» **ACTIVITY**: Examine the data below and state how many lines contain "position", offering no other words.

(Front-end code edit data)
*** Block opens ***

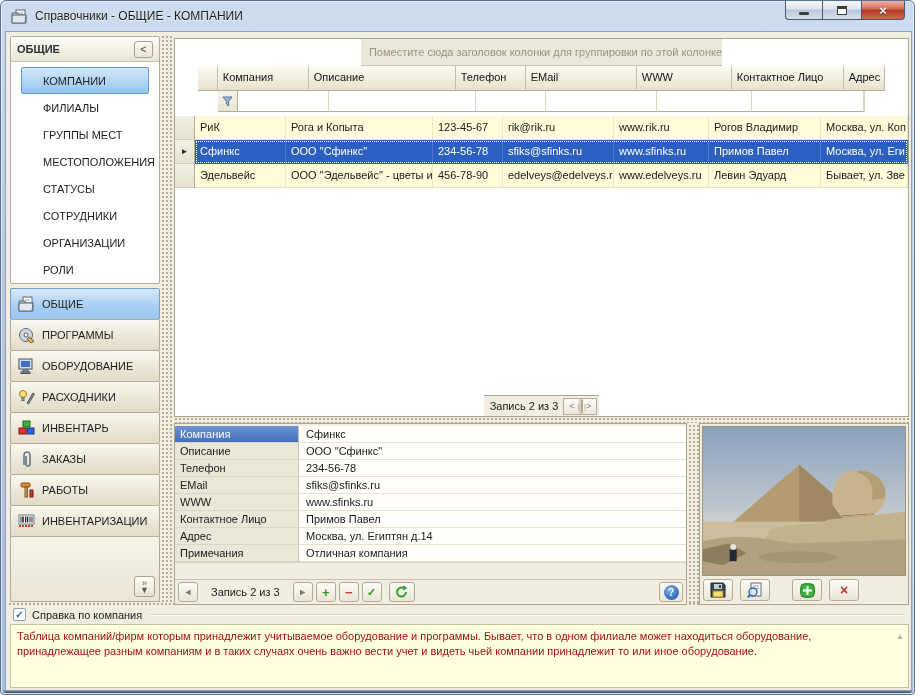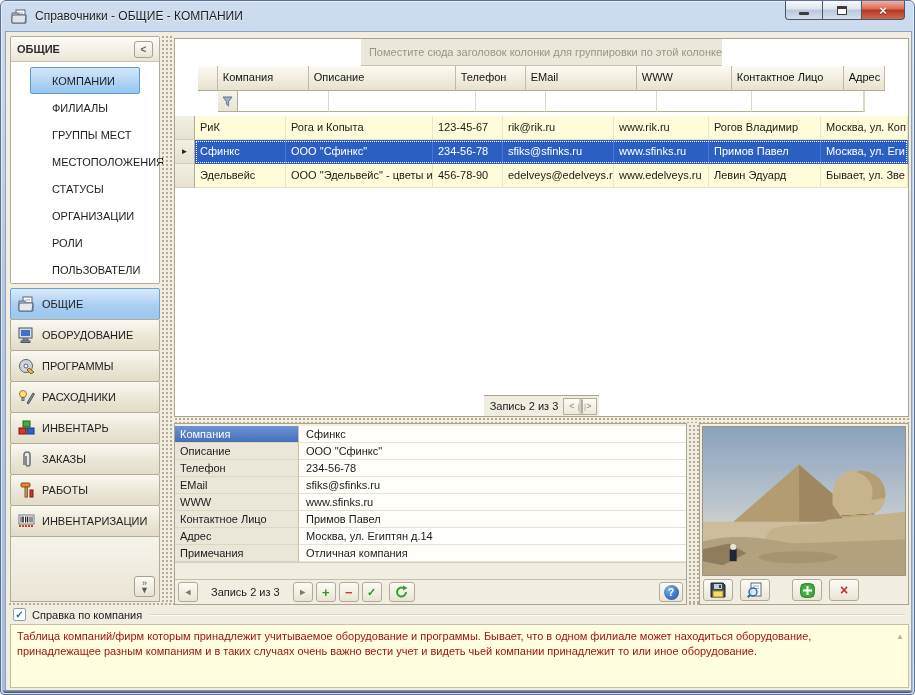--- a/index.html
+++ b/index.html
@@ -36,21 +36,21 @@
   
   .navgroup { position:absolute; left:4px; top:4px; width:150px; height:248px;
     border:1px solid #b3ab97; background:#fff; border-radius:2px; }
   .navgroup-header { height:25px; background:linear-gradient(#fdfcf8,#eae5d5);
     border-bottom:1px solid #c9c2ae; font-weight:bold; color:#2e2e2e;
     display:flex; align-items:center; padding:0 6px; }
   .collapse-btn { margin-left:auto; width:19px; height:17px; border:1px solid #a9a18c; border-radius:3px;
     background:linear-gradient(#fcfbf6,#e9e4d4); color:#6b6656; font-size:10px;
     display:flex; align-items:center; justify-content:center; }
   .nav-items { padding-top:5px; }
-  .nav-item { height:27px; display:flex; align-items:center; padding-left:22px; margin:0 19px; color:#1d1d1d; }
+  .nav-item { height:27px; display:flex; align-items:center; padding-left:22px; margin:0 10px; color:#1d1d1d; }
   .nav-item.selected { background:linear-gradient(#d3e7fa,#94c5ef);
     border:1px solid #5f9bd0; border-radius:2px; padding-left:21px; }
 
   
   .accordion { position:absolute; left:4px; top:256px; width:150px; height:314px; display:flex; flex-direction:column; }
   .acc-btn { height:32px; margin-top:-1px; border:1px solid #b3ab97;
     background:linear-gradient(#faf8f1,#eae5d4 60%,#e2dcc9); border-radius:2px;
     display:flex; align-items:center; gap:7px; padding-left:7px; color:#1d1d1d; }
   .acc-btn:first-child { margin-top:0; }
   .acc-btn.selected { background:linear-gradient(#d8e9fa,#a6cdf1 60%,#9cc6ee); border-color:#6f9fcc; }
@@ -199,20 +199,23 @@
         <div class="nav-item">
             <span>ГРУППЫ МЕСТ</span>
           </div>
         <div class="nav-item">
             <span>МЕСТОПОЛОЖЕНИЯ</span>
           </div>
         <div class="nav-item">
             <span>СТАТУСЫ</span>
           </div>
         <div class="nav-item">
+            <span>СОТРУДНИКИ</span>
+          </div>
+        <div class="nav-item">
             <span>ОРГАНИЗАЦИИ</span>
           </div>
         <div class="nav-item">
             <span>РОЛИ</span>
           </div>
         <div class="nav-item">
             <span>ПОЛЬЗОВАТЕЛИ</span>
           </div>
       </div>
     </div>
@@ -222,34 +225,34 @@
         <svg class="acc-icon" viewBox="0 0 17 16">
           <rect x="5" y="1" width="9" height="11" fill="#fff" stroke="#5d6775"></rect>
             <line x1="7" y1="4" x2="12" y2="4" stroke="#9aa4af"></line>
           <path d="M1,5 h6 l1,2 h7 v8 h-14 z" fill="#c3cad4" stroke="#5d6775"></path>
           <path d="M1,8 l2,-1 h12 l-1,8 h-13 z" fill="#e4e9ef" stroke="#5d6775"></path>
         </svg>
         <span>ОБЩИЕ</span>
       </div>
       <div class="acc-btn">
         <svg class="acc-icon" viewBox="0 0 17 16">
+          <circle cx="8" cy="8" r="6.5" fill="#cfd6dd" stroke="#5a636d"></circle>
+          <circle cx="8" cy="8" r="2" fill="#fff" stroke="#5a636d"></circle>
+          <path d="M11,10 l5,4 -3,2 -4,-4 z" fill="#e8b64c" stroke="#7a5a1e"></path>
+        </svg>
+        <span>ПРОГРАММЫ</span>
+      </div>
+      <div class="acc-btn">
+        <svg class="acc-icon" viewBox="0 0 17 16">
           <rect x="1" y="1" width="13" height="10" fill="#d9dde2" stroke="#4a525c"></rect>
           <rect x="3" y="3" width="9" height="6" fill="#3f6fd1"></rect>
           <rect x="5" y="12" width="5" height="2" fill="#aeb6bf" stroke="#4a525c"></rect>
           <rect x="3" y="14" width="9" height="1.5" fill="#aeb6bf" stroke="#4a525c"></rect>
         </svg>
         <span>ОБОРУДОВАНИЕ</span>
-      </div>
-      <div class="acc-btn">
-        <svg class="acc-icon" viewBox="0 0 17 16">
-          <circle cx="8" cy="8" r="6.5" fill="#cfd6dd" stroke="#5a636d"></circle>
-          <circle cx="8" cy="8" r="2" fill="#fff" stroke="#5a636d"></circle>
-          <path d="M11,10 l5,4 -3,2 -4,-4 z" fill="#e8b64c" stroke="#7a5a1e"></path>
-        </svg>
-        <span>ПРОГРАММЫ</span>
       </div>
       <div class="acc-btn">
         <svg class="acc-icon" viewBox="0 0 17 16">
           <circle cx="5" cy="5" r="3.5" fill="#ffe27a" stroke="#9a7b1e"></circle>
           <rect x="4" y="8.5" width="2" height="3" fill="#b9c1c9" stroke="#5a636d"></rect>
           <path d="M9,14 L15,4 l1.5,1 L10.5,15 z" fill="#8e99a4" stroke="#49525c"></path>
         </svg>
         <span>РАСХОДНИКИ</span>
       </div>
       <div class="acc-btn">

*** Block closes ***

» **RESPONSE TO THE EXERCISE**: 2